▶ [What you need to do]: Copy the listing from its first line through the line containing "Una inicial tallada con", substituting "Einkaufswagen" for "Warenkorb" and leaving everything else unchanged.

▶ [Provided information]:
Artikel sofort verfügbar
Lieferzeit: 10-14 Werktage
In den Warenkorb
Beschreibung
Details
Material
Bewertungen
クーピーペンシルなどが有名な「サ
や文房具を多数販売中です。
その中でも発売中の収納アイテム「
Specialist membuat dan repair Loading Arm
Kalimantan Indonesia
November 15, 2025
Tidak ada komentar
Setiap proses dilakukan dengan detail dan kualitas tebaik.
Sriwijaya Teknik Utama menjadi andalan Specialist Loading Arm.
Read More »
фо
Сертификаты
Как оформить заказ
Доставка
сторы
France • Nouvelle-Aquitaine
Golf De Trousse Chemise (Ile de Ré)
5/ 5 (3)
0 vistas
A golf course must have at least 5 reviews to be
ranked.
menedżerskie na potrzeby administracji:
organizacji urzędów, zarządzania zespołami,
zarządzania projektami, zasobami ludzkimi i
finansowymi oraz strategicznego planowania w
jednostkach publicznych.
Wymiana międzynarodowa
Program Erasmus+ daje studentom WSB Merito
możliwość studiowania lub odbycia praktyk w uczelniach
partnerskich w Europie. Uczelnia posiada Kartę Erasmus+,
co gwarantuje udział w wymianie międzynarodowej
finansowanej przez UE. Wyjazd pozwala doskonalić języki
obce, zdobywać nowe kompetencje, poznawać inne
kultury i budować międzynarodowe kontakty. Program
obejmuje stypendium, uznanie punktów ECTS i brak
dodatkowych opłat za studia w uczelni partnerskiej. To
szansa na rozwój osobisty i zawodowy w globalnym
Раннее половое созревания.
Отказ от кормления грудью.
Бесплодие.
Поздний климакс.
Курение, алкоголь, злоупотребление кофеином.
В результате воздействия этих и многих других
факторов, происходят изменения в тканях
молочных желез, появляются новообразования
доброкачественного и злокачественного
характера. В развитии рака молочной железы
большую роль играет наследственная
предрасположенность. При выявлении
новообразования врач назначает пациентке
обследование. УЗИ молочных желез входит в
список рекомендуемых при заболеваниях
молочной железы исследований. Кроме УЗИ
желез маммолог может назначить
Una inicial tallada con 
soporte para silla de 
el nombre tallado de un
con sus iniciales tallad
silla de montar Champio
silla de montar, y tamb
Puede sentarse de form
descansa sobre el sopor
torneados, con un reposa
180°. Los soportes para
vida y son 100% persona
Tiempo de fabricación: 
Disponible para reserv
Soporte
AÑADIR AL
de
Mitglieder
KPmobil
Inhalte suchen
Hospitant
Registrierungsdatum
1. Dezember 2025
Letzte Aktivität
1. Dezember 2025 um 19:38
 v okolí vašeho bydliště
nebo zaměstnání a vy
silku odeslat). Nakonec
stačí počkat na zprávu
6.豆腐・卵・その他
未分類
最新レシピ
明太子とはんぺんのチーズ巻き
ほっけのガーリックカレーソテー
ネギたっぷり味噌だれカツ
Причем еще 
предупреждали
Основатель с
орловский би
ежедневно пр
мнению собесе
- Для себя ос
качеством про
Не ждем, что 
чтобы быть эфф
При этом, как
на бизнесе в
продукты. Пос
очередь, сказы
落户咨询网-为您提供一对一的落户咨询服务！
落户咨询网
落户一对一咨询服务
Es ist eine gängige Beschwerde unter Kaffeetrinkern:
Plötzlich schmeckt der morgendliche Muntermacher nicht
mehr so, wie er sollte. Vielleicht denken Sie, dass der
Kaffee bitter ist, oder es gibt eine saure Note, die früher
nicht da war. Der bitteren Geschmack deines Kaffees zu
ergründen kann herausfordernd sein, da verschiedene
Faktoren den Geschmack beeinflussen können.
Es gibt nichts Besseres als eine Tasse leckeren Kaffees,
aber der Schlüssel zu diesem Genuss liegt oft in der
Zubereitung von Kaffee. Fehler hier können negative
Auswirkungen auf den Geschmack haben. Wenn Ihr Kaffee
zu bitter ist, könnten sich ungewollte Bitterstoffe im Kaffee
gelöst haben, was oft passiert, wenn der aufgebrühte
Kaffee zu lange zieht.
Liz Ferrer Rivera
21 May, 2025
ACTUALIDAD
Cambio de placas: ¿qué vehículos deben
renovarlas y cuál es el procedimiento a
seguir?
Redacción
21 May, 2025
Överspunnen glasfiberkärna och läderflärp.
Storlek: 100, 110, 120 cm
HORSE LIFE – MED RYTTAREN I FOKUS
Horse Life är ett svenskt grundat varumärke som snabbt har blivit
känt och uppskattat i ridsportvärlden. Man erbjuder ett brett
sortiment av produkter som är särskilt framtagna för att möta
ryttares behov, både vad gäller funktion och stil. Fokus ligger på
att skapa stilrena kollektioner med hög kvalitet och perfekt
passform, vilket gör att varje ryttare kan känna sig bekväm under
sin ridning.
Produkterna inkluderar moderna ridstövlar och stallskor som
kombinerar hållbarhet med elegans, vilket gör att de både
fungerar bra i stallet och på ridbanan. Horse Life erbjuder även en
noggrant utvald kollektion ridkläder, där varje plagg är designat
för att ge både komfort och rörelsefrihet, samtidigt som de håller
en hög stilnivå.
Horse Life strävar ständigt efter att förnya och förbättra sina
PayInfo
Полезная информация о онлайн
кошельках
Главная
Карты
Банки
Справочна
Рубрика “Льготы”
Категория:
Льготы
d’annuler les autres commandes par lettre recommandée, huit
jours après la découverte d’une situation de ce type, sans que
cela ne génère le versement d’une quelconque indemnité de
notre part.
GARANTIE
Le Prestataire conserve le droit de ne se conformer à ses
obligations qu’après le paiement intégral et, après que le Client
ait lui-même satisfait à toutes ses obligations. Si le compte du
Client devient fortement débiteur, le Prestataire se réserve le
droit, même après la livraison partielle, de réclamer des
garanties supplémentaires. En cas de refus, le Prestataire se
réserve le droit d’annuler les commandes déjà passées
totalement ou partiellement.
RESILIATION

▶ [Result of the exercise]:
Artikel sofort verfügbar
Lieferzeit: 10-14 Werktage
In den Einkaufswagen
Beschreibung
Details
Material
Bewertungen
クーピーペンシルなどが有名な「サ
や文房具を多数販売中です。
その中でも発売中の収納アイテム「
Specialist membuat dan repair Loading Arm
Kalimantan Indonesia
November 15, 2025
Tidak ada komentar
Setiap proses dilakukan dengan detail dan kualitas tebaik.
Sriwijaya Teknik Utama menjadi andalan Specialist Loading Arm.
Read More »
фо
Сертификаты
Как оформить заказ
Доставка
сторы
France • Nouvelle-Aquitaine
Golf De Trousse Chemise (Ile de Ré)
5/ 5 (3)
0 vistas
A golf course must have at least 5 reviews to be
ranked.
menedżerskie na potrzeby administracji:
organizacji urzędów, zarządzania zespołami,
zarządzania projektami, zasobami ludzkimi i
finansowymi oraz strategicznego planowania w
jednostkach publicznych.
Wymiana międzynarodowa
Program Erasmus+ daje studentom WSB Merito
możliwość studiowania lub odbycia praktyk w uczelniach
partnerskich w Europie. Uczelnia posiada Kartę Erasmus+,
co gwarantuje udział w wymianie międzynarodowej
finansowanej przez UE. Wyjazd pozwala doskonalić języki
obce, zdobywać nowe kompetencje, poznawać inne
kultury i budować międzynarodowe kontakty. Program
obejmuje stypendium, uznanie punktów ECTS i brak
dodatkowych opłat za studia w uczelni partnerskiej. To
szansa na rozwój osobisty i zawodowy w globalnym
Раннее половое созревания.
Отказ от кормления грудью.
Бесплодие.
Поздний климакс.
Курение, алкоголь, злоупотребление кофеином.
В результате воздействия этих и многих других
факторов, происходят изменения в тканях
молочных желез, появляются новообразования
доброкачественного и злокачественного
характера. В развитии рака молочной железы
большую роль играет наследственная
предрасположенность. При выявлении
новообразования врач назначает пациентке
обследование. УЗИ молочных желез входит в
список рекомендуемых при заболеваниях
молочной железы исследований. Кроме УЗИ
желез маммолог может назначить
Una inicial tallada con 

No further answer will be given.